The US government is relying more heavily on direct orders with defense contractors to supply Ukraine, as opposed to drawdowns of their own Department of Defense stockpiles that have been thinned out significantly. Moreover, recent reports show equipment deliveries coming out of inventory run the risk of being defective or poorly maintained while sitting in warehouses.

Related ETF: SPDR S&P Aerospace & Defense ETF (XAR)

Last week, the Pentagon announced that an accounting error caused it to overestimate the cost of security assistance provided to Ukraine over the past two years, having calculated an error of $3.6 billion in the current fiscal year and $2.6 billion in the 2022 fiscal year. That cut its actual expenditure from more than $40 billion since Russia’s formal invasion of Ukraine on February 24, 2022, to less than $34 billion. That will free up an additional $6.2 billion surplus for future security packages. Though the valuation of the ammunition, vehicles, and other equipment has been drawn down from Department of Defense (DoD) inventories has been adjusted to reflect net book value, as opposed to replacement cost, the drain on its material resources remains just as taxing.

_SOURCE EXCERPT_:
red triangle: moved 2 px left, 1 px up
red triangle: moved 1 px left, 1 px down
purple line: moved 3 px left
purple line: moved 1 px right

_PROMPT A_: Print the part of the Ukraine security aid article from "The US government" to "sitting in warehouses.".
_PROMPT B_: According to the Ukraine security aid article, how large was the Pentagon's accounting error for the 2022 fiscal year?
_PROMPT C_: Pick up the Ukraine security aid article after its last sentence and keep writing it.
The listing has nothing to do with the article on Ukraine security aid.

_RIGHT ANSWER A_:
The US government is relying more heavily on direct orders with defense contractors to supply Ukraine, as opposed to drawdowns of their own Department of Defense stockpiles that have been thinned out significantly. Moreover, recent reports show equipment deliveries coming out of inventory run the risk of being defective or poorly maintained while sitting in warehouses.

_RIGHT ANSWER B_: $2.6 billion.

_RIGHT ANSWER C_:
MRP has repeatedly highlighted the ongoing replacement crisis the DoD now faces across various forms of stockpiled equipment, particularly in regard to artillery rounds and missiles, and those issues have spread to allied nations in Europe as well. The US is now relying less on its thinning inventories to supply the Ukrainian armed forces, which are not only dangerously low in some cases, but end up offloading defective or broken-down equipment that may not have been sufficiently maintained while in storage. Billions of dollars in Pentagon orders for new equipment from its contractors will pile on top of $800 million in outstanding arms orders from the Ukrainian government that are still partly or completely unfilled, according to the New York Times. Manufacturers like Lockheed Martin have actively invested in expanding their output of weaponry that is key to the Ukrainian war effort, particularly high-mobility artillery rocket systems (HIMARS) and Javelin anti-armor missiles.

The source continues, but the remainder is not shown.